Ipul sudah masuk setengah badan. Sebelah kakinya sudah nyaris menyentuh lantai. Tiba-tiba terdengar jeritan perempuan dari kamar Amat Mabuk. Jeritan yang asing bagi kami. Seperti kesakitan. Tapi bukan… Ipul kaget. Tak bisa menjaga keseimbangan dan terjatuh ke dalam. Dia panik. Lekas menuju ke pintu, membuka kunci dan gerendel. Ia lupa mengambil botol. Tapi ia sudah berlari jauh.
Misinya gagal!
Tapi bersamaan dengan itu terdengar makian Amat Mabuk. Lalu teriakan perempuan. Kami mencari tempat sembunyi. Tapi masih bertahan di sekitar rumah itu untuk mencari kesempatan untuk mendapatkan satu botol.

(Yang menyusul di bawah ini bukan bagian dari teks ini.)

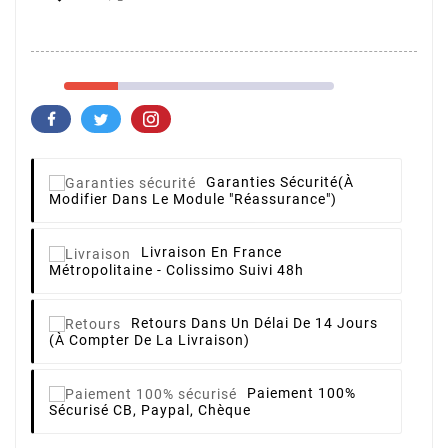
Garanties Sécurité
(à
Modifier Dans Le Module "Réassurance")
Livraison
En France
Métropolitaine - Colissimo Suivi 48h
Retours
Dans Un Délai De 14 Jours
(à Compter De La Livraison)
Paiement 100%
Sécurisé
CB, Paypal, Chèque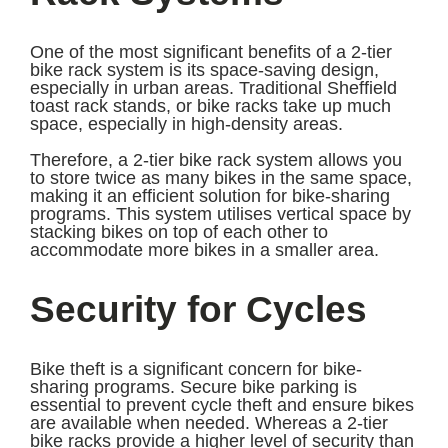
One of the most significant benefits of a 2-tier
bike rack system is its space-saving design,
especially in urban areas. Traditional Sheffield
toast rack stands, or bike racks take up much
space, especially in high-density areas.
Therefore, a 2-tier bike rack system allows you
to store twice as many bikes in the same space,
making it an efficient solution for bike-sharing
programs. This system utilises vertical space by
stacking bikes on top of each other to
accommodate more bikes in a smaller area.
Security for Cycles
Bike theft is a significant concern for bike-
sharing programs. Secure bike parking is
essential to prevent cycle theft and ensure bikes
are available when needed. Whereas a 2-tier
bike racks provide a higher level of security than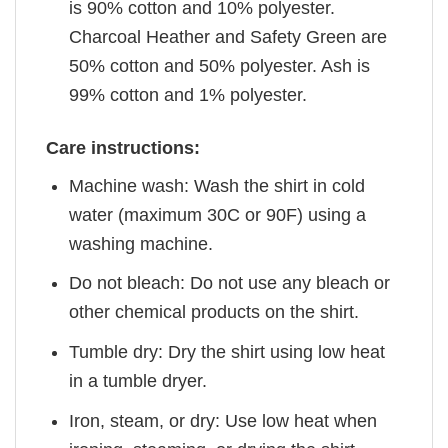
is 90% cotton and 10% polyester.
Charcoal Heather and Safety Green are
50% cotton and 50% polyester. Ash is
99% cotton and 1% polyester.
Care instructions:
Machine wash: Wash the shirt in cold
water (maximum 30C or 90F) using a
washing machine.
Do not bleach: Do not use any bleach or
other chemical products on the shirt.
Tumble dry: Dry the shirt using low heat
in a tumble dryer.
Iron, steam, or dry: Use low heat when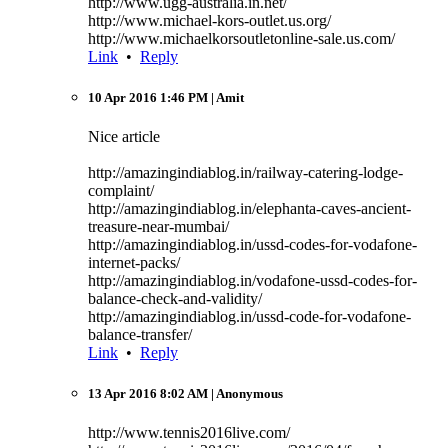
http://www.ugg-australia.in.net/
http://www.michael-kors-outlet.us.org/
http://www.michaelkorsoutletonline-sale.us.com/
Link
•
Reply
10 Apr 2016 1:46 PM
| Amit
Nice article
http://amazingindiablog.in/railway-catering-lodge-
complaint/
http://amazingindiablog.in/elephanta-caves-ancient-
treasure-near-mumbai/
http://amazingindiablog.in/ussd-codes-for-vodafone-
internet-packs/
http://amazingindiablog.in/vodafone-ussd-codes-for-
balance-check-and-validity/
http://amazingindiablog.in/ussd-code-for-vodafone-
balance-transfer/
Link
•
Reply
13 Apr 2016 8:02 AM
| Anonymous
http://www.tennis2016live.com/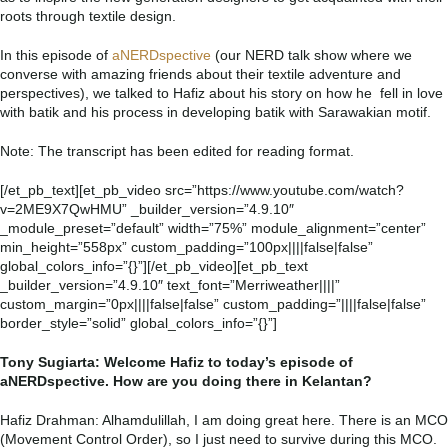
roots through textile design.
In this episode of
aNERDspective
(our NERD talk show where we
converse with amazing friends about their textile adventure and
perspectives), we talked to Hafiz about his story on how he fell in love
with batik and his process in developing batik with Sarawakian motif.
Note: The transcript has been edited for reading format.
[/et_pb_text][et_pb_video src=”https://www.youtube.com/watch?
v=2ME9X7QwHMU” _builder_version=”4.9.10″
_module_preset=”default” width=”75%” module_alignment=”center”
min_height=”558px” custom_padding=”100px||||false|false”
global_colors_info=”{}”][/et_pb_video][et_pb_text
_builder_version=”4.9.10″ text_font=”Merriweather||||”
custom_margin=”0px||||false|false” custom_padding=”||||false|false”
border_style=”solid” global_colors_info=”{}”]
Tony Sugiarta: Welcome Hafiz to today’s episode of
aNERDspective. How are you doing there in Kelantan?
Hafiz Drahman: Alhamdulillah, I am doing great here. There is an MCO
(Movement Control Order), so I just need to survive during this MCO.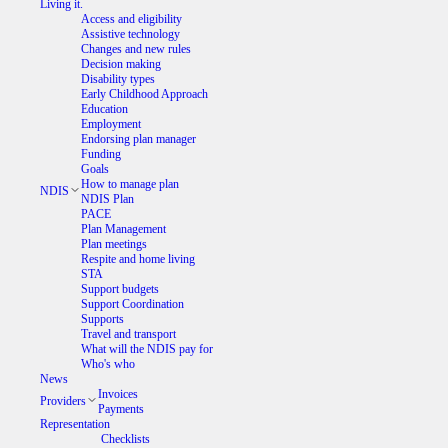
Living it.
Access and eligibility
Assistive technology
Changes and new rules
Decision making
Disability types
Early Childhood Approach
Education
Employment
Endorsing plan manager
Funding
Goals
How to manage plan
NDIS
NDIS Plan
PACE
Plan Management
Plan meetings
Respite and home living
STA
Support budgets
Support Coordination
Supports
Travel and transport
What will the NDIS pay for
Who's who
News
Invoices
Providers
Payments
Representation
Checklists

Lalu Mail – Si Flash kami – datang dengan dengan joran bambu cina dan nilon yang sudah siap memancing leher botol. Karena tak melihat kami dia berteriak memanggil namaku. Aduh!
Amat Mabuk berteriak dari dalam rumah dengan suara menakutkan dan dengan nada marah. “Siapa itu?”
Mail terkejut ketakukan, dan berusaha bersembunyi juga. Tiba-tiba terdengar bunyi pecahan kaca dihantam sesuatu. Sebuah botol melayang. Diiringi suara makian perempuan.
Aha! Tuhan memang baik. Aku mengambil botol itu. Tapi, mulutnya sedikit pecah karena menghantam batu. Ah, cacat. Pak Botol tak akan mau menerima. Gagal lagi.
Amat Mabuk terdengar membalas makian si perempuan dan sebuah botol lagi menghantam kaca nako. Mail melemparkan joran. Lalu dengan cermat mengawasi arah botol itu. Ia bergerak ke sana. Lalu melompat sebelum botol itu menghantam tanah.
Kami tegang. Bisakah Si Flash dan kiper terbaik kami itu menangkap botol dan menyelamatkan kami?
Hop! Tangah kirinya mengulur ke arah leher botol yang melambung indah. Dapat! Tapi dia mendarat dengan punggung di tanah yang tertancap pecahan kaca nako!
Kami berteriak girang. Mail mengacungkan botol sambil meringis, menahan sakit.